Monday, January 27, 2020

A Sunday Walk in Luxembourg Gardens

All of our work and school is very much intertwined with home life, so there's not always a differentiation between the two.  I love this about our life.  It gives me what I call in my head "the Little House on the Prairie" feeling.  From my youngest days the Ingalls' family home life resonated with me as something so wholesome and good.  They worked hard together, the played together, they rested together; they had a life that really was very whole, wholly centered in one place.  And though they often shared heartache, too, they were in it together.  

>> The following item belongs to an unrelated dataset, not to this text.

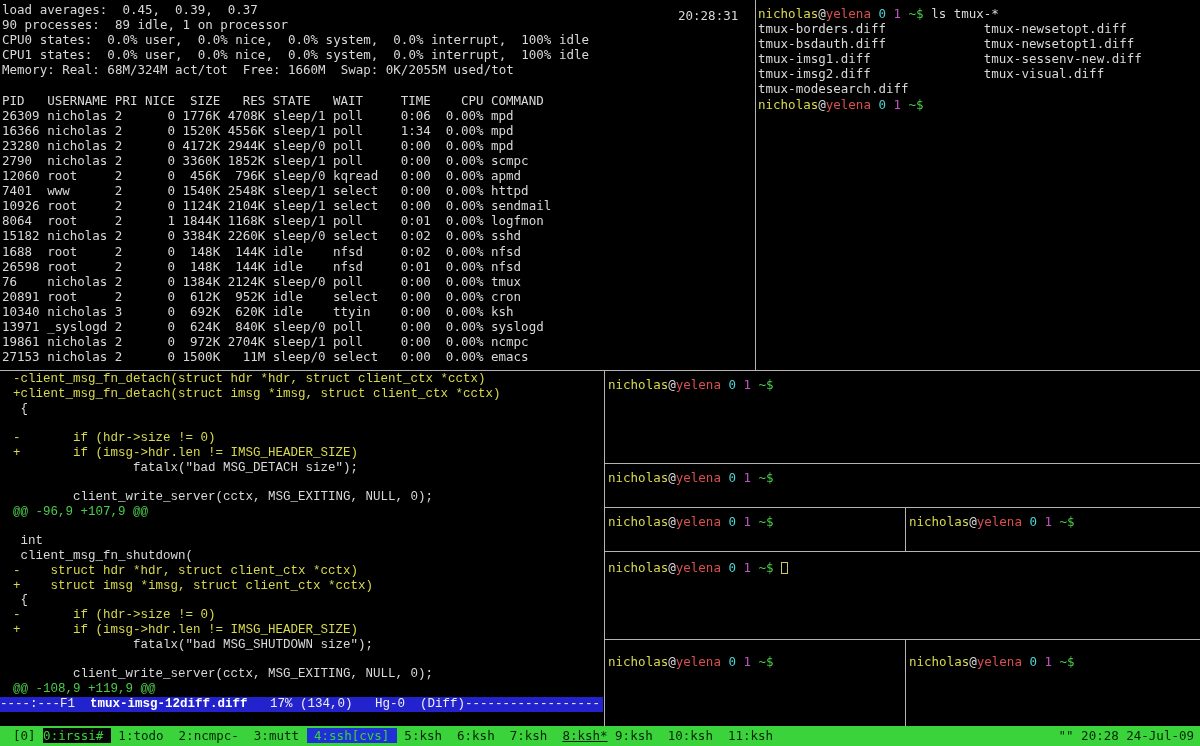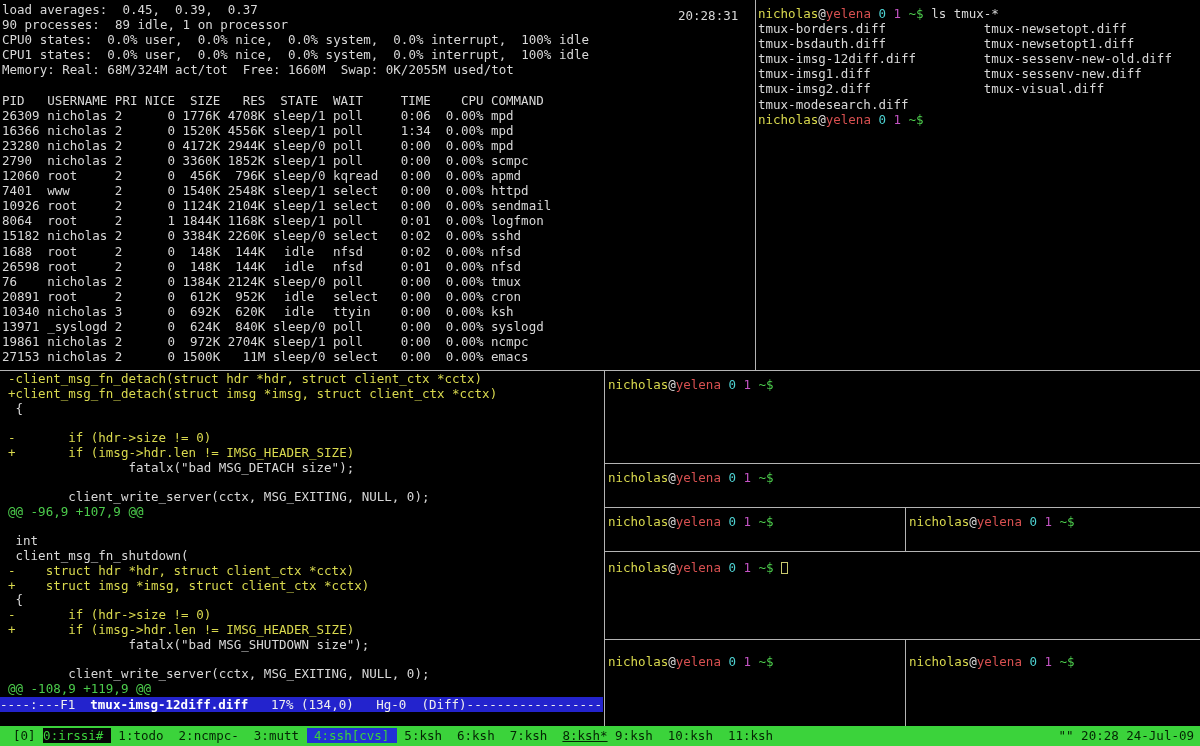"tmux-imsg-12diff.diff tmux-sessenv-new-old.diff" div.line { html: <div><span>tmux-imsg-12diff.diff</span><span>tmux-sessenv-new-old.diff</span></div> -> none }
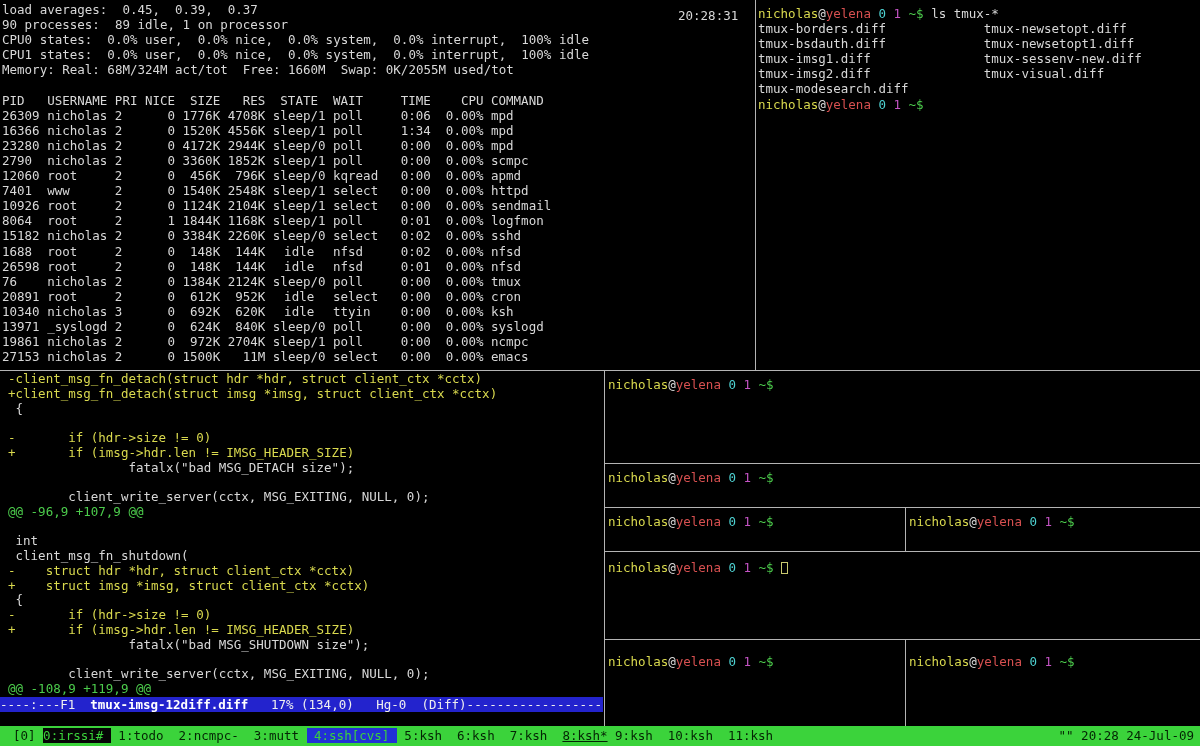"STATE" .col-state { text-align: center -> none }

As much as I love our intertwined life it doesn't always give me the feeling of the weekend.  Weekends didn't exist back in the good old days (as the Dowager Duchess of Grantham could tell us), but as much as I love the old days I'm also a child of the modern age, and I've been trying to plan at least one thing that makes the weekend feel invigorating and refreshing, a taste of the freedom of being off work and school.  


So far this year that has looked like meals with friends.  This weekend K.J. had Saturday meetings, so I was hoping to go into the city a little while before church on Sunday and do something not too difficult or time consuming. 

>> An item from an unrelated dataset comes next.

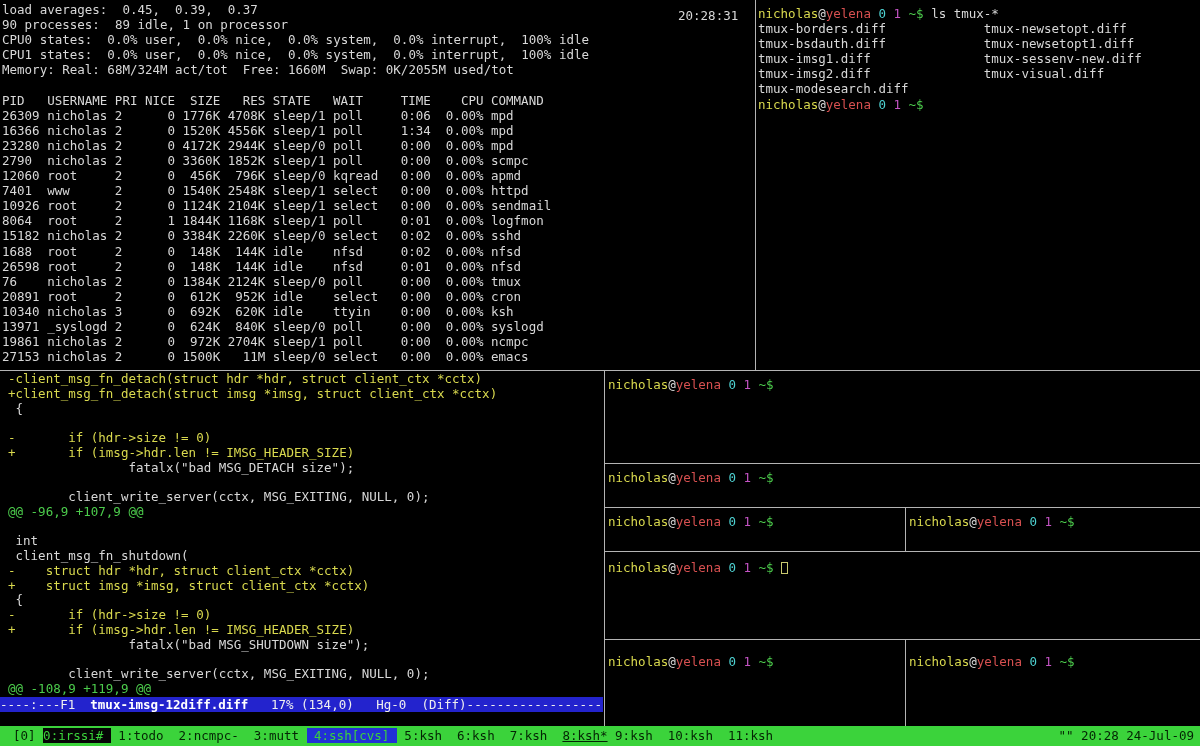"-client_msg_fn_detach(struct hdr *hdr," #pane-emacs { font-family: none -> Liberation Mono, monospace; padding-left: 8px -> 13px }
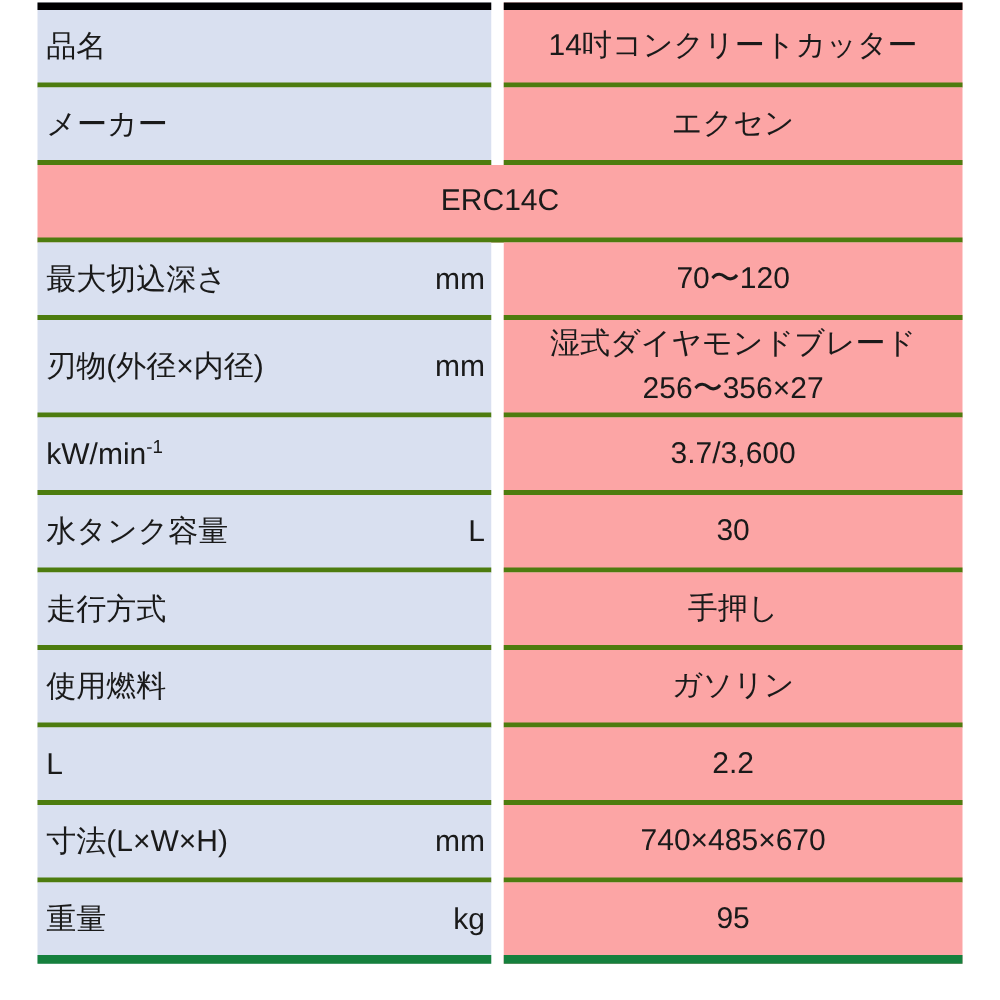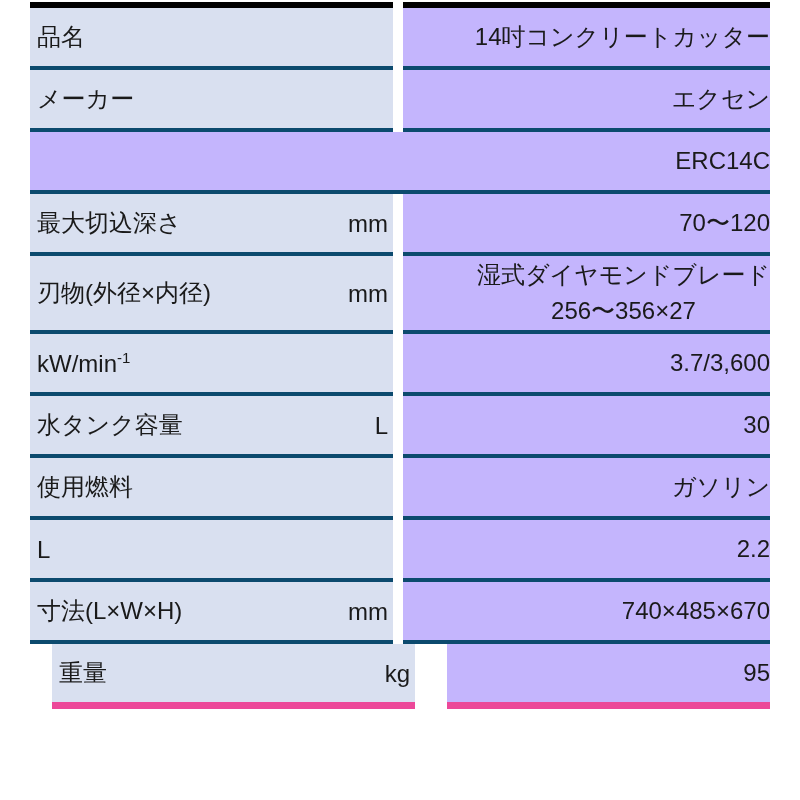"品名" .cell { border-bottom: 4px solid #0c4a6e -> 4px solid #4d7c0f }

The perfect idea appeared in my mind Sunday morning, and while the idea was a good one, Sunday morning is not the ideal time to present a new plan for the day to my preacher husband whose plans always mature over time, while mine come to me as a sudden spark of inspiration I need to act on immediately:  Let's take a walk in Luxembourg Gardens!  It's a part of the city we don't visit often, it's free, it's exercise, it's perfect!  And as an aside, isn't it where Jean Valjean walked every Sunday morning with Cosette?  A literary reference makes any outing better.

la fontaine de Médicis

Parking in Paris is easier on Sundays because it is free, though it's still not easy to find a spot.  I thought this would be K.J.'s biggest hurdle to get over, but instead it was the memories of the last time he took the kids to le jardin du Luxembourg on a hot April day after a crowded, sweaty bus ride.  The complaints of the children still lingered in his ears, but we made it work, and after we'd enjoyed a nice walk, Ella remarked, "That was a lot better in January."  Win.


It's unusual to see fountains running in the winter, but I noticed several flowing yesterday.  It is still one of our favorite things to hear K.J. tell us what the statues are saying or thinking as we pass by them.  

We walked through the park and up to the Panthéon because the ceiling of the porch is so beautiful and intricate, and you can see the tip of the Eiffel Tower as you look down the street.  I knew we wouldn't be able to see much yesterday because it was so foggy, but Ella and I like when the tops of the buildings are concealed in fog; it gives a great air of mystery.

I like how people aren't in a hurry to take down the
Christmas decorations here.

Can you spot the middle of the Eiffel Tower between the Christmas trees?


I'm really glad we made this weekend outing work.